• [Exercise brief]
Please copy the data word for word, starting at the line that contains "genus: Urtica" and ending at the final line of the data, with both of those lines included.

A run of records

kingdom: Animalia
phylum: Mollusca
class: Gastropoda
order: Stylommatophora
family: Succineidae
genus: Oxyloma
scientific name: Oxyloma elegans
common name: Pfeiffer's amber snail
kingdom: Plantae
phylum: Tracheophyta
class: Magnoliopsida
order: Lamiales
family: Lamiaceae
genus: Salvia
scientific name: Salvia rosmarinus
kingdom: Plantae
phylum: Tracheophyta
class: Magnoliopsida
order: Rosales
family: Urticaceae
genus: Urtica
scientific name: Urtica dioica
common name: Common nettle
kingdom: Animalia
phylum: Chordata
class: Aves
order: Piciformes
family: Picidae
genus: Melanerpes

• [Final result]
genus: Urtica
scientific name: Urtica dioica
common name: Common nettle
kingdom: Animalia
phylum: Chordata
class: Aves
order: Piciformes
family: Picidae
genus: Melanerpes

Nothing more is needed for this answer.